(MATERIAL PROVIDED begins)
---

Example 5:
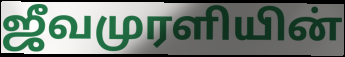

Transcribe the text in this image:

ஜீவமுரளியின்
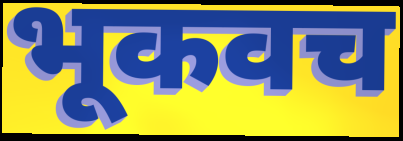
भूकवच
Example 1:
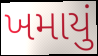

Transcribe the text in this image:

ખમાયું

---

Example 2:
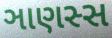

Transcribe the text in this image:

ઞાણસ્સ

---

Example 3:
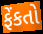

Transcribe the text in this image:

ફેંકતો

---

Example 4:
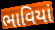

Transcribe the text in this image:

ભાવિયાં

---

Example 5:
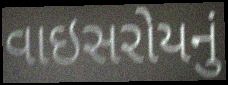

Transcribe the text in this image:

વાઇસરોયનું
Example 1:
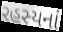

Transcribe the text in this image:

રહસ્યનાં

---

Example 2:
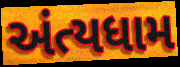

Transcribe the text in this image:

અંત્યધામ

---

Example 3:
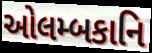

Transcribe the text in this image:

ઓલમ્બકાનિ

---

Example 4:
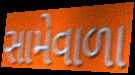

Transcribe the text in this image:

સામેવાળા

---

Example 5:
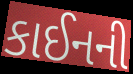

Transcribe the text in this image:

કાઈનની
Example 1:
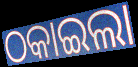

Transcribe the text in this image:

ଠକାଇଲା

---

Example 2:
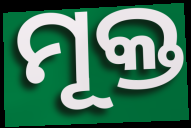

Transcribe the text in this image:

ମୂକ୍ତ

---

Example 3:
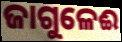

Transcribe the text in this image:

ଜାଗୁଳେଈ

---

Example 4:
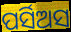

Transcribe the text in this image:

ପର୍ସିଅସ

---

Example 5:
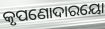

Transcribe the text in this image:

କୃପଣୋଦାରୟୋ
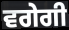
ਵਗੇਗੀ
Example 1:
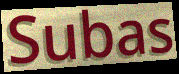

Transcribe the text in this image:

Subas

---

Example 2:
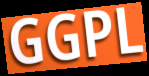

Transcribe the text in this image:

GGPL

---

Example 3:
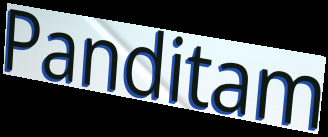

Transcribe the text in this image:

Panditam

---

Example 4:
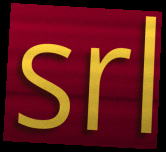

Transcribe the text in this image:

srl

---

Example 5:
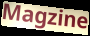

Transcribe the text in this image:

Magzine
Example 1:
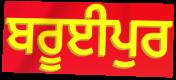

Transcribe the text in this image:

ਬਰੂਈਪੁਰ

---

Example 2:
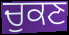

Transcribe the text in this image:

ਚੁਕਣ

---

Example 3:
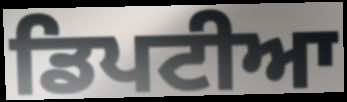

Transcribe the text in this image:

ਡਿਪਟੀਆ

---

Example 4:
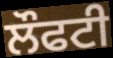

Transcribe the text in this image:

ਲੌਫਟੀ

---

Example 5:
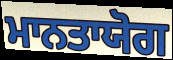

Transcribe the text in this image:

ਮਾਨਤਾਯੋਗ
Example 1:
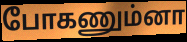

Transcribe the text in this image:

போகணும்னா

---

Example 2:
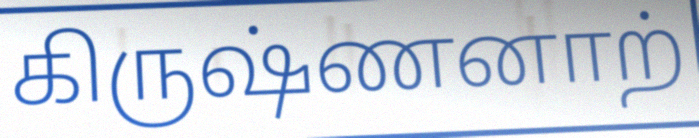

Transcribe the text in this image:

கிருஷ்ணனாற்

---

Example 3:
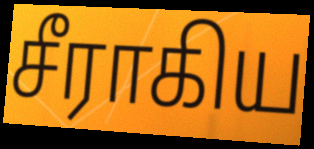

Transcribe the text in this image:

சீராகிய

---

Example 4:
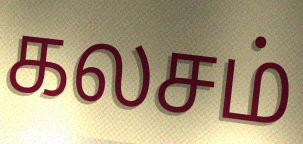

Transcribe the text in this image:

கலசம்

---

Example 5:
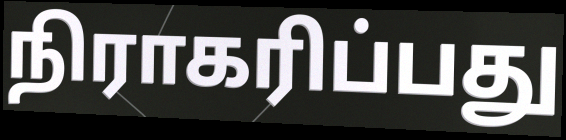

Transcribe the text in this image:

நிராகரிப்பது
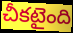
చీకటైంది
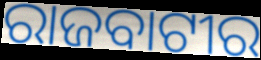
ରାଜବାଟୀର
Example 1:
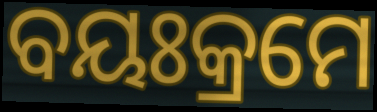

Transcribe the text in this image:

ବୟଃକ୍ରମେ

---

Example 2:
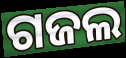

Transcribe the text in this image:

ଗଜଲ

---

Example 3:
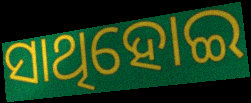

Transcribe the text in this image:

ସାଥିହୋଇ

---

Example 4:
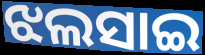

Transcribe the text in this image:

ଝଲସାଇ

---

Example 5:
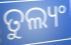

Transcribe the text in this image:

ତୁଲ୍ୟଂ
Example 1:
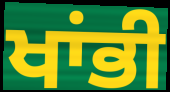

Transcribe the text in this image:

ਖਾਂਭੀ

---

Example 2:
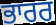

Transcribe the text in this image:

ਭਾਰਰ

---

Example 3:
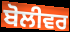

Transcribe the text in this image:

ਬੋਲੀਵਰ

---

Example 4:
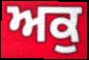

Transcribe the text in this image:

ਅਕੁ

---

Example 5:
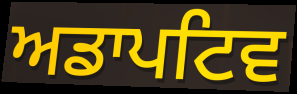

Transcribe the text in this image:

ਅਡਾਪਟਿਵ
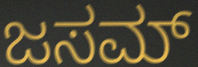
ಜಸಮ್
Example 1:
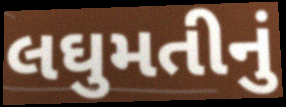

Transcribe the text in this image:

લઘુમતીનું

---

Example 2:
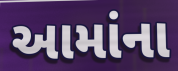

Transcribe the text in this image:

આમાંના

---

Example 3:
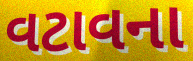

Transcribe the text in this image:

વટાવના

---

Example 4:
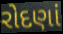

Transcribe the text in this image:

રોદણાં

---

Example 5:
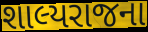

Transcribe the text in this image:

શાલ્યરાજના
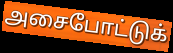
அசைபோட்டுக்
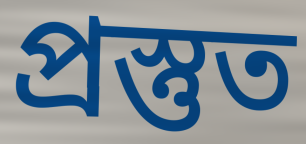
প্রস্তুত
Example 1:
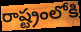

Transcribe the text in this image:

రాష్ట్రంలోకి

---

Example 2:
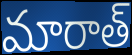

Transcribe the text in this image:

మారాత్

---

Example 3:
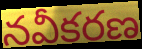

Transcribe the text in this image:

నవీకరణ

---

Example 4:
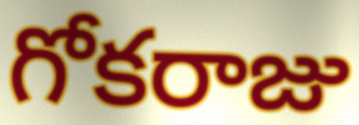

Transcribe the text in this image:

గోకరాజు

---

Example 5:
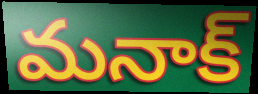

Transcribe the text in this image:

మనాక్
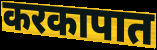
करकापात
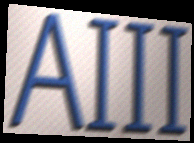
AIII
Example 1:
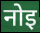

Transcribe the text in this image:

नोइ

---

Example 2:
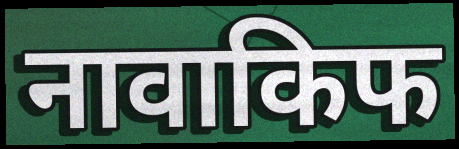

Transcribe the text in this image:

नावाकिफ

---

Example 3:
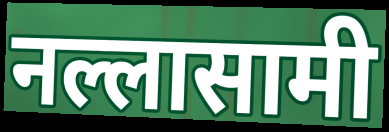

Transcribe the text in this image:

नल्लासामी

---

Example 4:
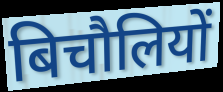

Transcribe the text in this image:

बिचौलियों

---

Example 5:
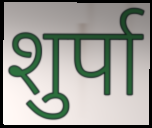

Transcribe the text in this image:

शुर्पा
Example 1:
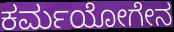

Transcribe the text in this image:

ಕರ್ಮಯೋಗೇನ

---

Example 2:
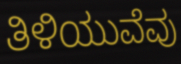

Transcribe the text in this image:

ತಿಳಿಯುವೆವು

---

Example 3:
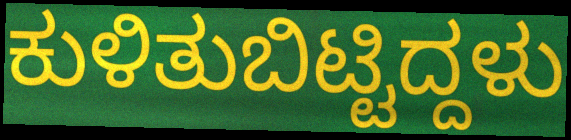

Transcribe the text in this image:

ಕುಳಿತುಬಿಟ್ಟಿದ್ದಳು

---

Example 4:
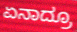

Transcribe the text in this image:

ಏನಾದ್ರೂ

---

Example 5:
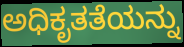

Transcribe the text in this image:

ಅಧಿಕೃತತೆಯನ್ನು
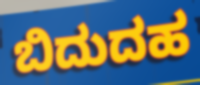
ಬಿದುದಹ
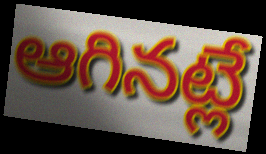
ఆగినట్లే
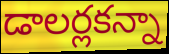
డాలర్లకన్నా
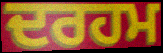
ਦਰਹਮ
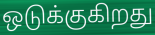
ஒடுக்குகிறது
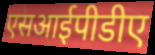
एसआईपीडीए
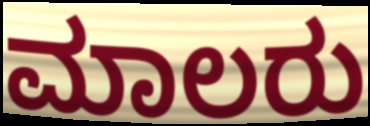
(MATERIAL PROVIDED ends)
-- YOUR GOAL --
If a record holds a picture, drop the picture and return the rest of it exactly.

-- RESPONSE BELOW --
---

Example 5:

Transcribe the text in this image:

ஜீவமுரளியின்
भूकवच
Example 1:

Transcribe the text in this image:

ખમાયું

---

Example 2:

Transcribe the text in this image:

ઞાણસ્સ

---

Example 3:

Transcribe the text in this image:

ફેંકતો

---

Example 4:

Transcribe the text in this image:

ભાવિયાં

---

Example 5:

Transcribe the text in this image:

વાઇસરોયનું
Example 1:

Transcribe the text in this image:

રહસ્યનાં

---

Example 2:

Transcribe the text in this image:

અંત્યધામ

---

Example 3:

Transcribe the text in this image:

ઓલમ્બકાનિ

---

Example 4:

Transcribe the text in this image:

સામેવાળા

---

Example 5:

Transcribe the text in this image:

કાઈનની
Example 1:

Transcribe the text in this image:

ଠକାଇଲା

---

Example 2:

Transcribe the text in this image:

ମୂକ୍ତ

---

Example 3:

Transcribe the text in this image:

ଜାଗୁଳେଈ

---

Example 4:

Transcribe the text in this image:

ପର୍ସିଅସ

---

Example 5:

Transcribe the text in this image:

କୃପଣୋଦାରୟୋ
ਵਗੇਗੀ
Example 1:

Transcribe the text in this image:

Subas

---

Example 2:

Transcribe the text in this image:

GGPL

---

Example 3:

Transcribe the text in this image:

Panditam

---

Example 4:

Transcribe the text in this image:

srl

---

Example 5:

Transcribe the text in this image:

Magzine
Example 1:

Transcribe the text in this image:

ਬਰੂਈਪੁਰ

---

Example 2:

Transcribe the text in this image:

ਚੁਕਣ

---

Example 3:

Transcribe the text in this image:

ਡਿਪਟੀਆ

---

Example 4:

Transcribe the text in this image:

ਲੌਫਟੀ

---

Example 5:

Transcribe the text in this image:

ਮਾਨਤਾਯੋਗ
Example 1:

Transcribe the text in this image:

போகணும்னா

---

Example 2:

Transcribe the text in this image:

கிருஷ்ணனாற்

---

Example 3:

Transcribe the text in this image:

சீராகிய

---

Example 4:

Transcribe the text in this image:

கலசம்

---

Example 5:

Transcribe the text in this image:

நிராகரிப்பது
చీకటైంది
ରାଜବାଟୀର
Example 1:

Transcribe the text in this image:

ବୟଃକ୍ରମେ

---

Example 2:

Transcribe the text in this image:

ଗଜଲ

---

Example 3:

Transcribe the text in this image:

ସାଥିହୋଇ

---

Example 4:

Transcribe the text in this image:

ଝଲସାଇ

---

Example 5:

Transcribe the text in this image:

ତୁଲ୍ୟଂ
Example 1:

Transcribe the text in this image:

ਖਾਂਭੀ

---

Example 2:

Transcribe the text in this image:

ਭਾਰਰ

---

Example 3:

Transcribe the text in this image:

ਬੋਲੀਵਰ

---

Example 4:

Transcribe the text in this image:

ਅਕੁ

---

Example 5:

Transcribe the text in this image:

ਅਡਾਪਟਿਵ
ಜಸಮ್
Example 1:

Transcribe the text in this image:

લઘુમતીનું

---

Example 2:

Transcribe the text in this image:

આમાંના

---

Example 3:

Transcribe the text in this image:

વટાવના

---

Example 4:

Transcribe the text in this image:

રોદણાં

---

Example 5:

Transcribe the text in this image:

શાલ્યરાજના
அசைபோட்டுக்
প্রস্তুত
Example 1:

Transcribe the text in this image:

రాష్ట్రంలోకి

---

Example 2:

Transcribe the text in this image:

మారాత్

---

Example 3:

Transcribe the text in this image:

నవీకరణ

---

Example 4:

Transcribe the text in this image:

గోకరాజు

---

Example 5:

Transcribe the text in this image:

మనాక్
करकापात
AIII
Example 1:

Transcribe the text in this image:

नोइ

---

Example 2:

Transcribe the text in this image:

नावाकिफ

---

Example 3:

Transcribe the text in this image:

नल्लासामी

---

Example 4:

Transcribe the text in this image:

बिचौलियों

---

Example 5:

Transcribe the text in this image:

शुर्पा
Example 1:

Transcribe the text in this image:

ಕರ್ಮಯೋಗೇನ

---

Example 2:

Transcribe the text in this image:

ತಿಳಿಯುವೆವು

---

Example 3:

Transcribe the text in this image:

ಕುಳಿತುಬಿಟ್ಟಿದ್ದಳು

---

Example 4:

Transcribe the text in this image:

ಏನಾದ್ರೂ

---

Example 5:

Transcribe the text in this image:

ಅಧಿಕೃತತೆಯನ್ನು
ಬಿದುದಹ
ఆగినట్లే
డాలర్లకన్నా
ਦਰਹਮ
ஒடுக்குகிறது
एसआईपीडीए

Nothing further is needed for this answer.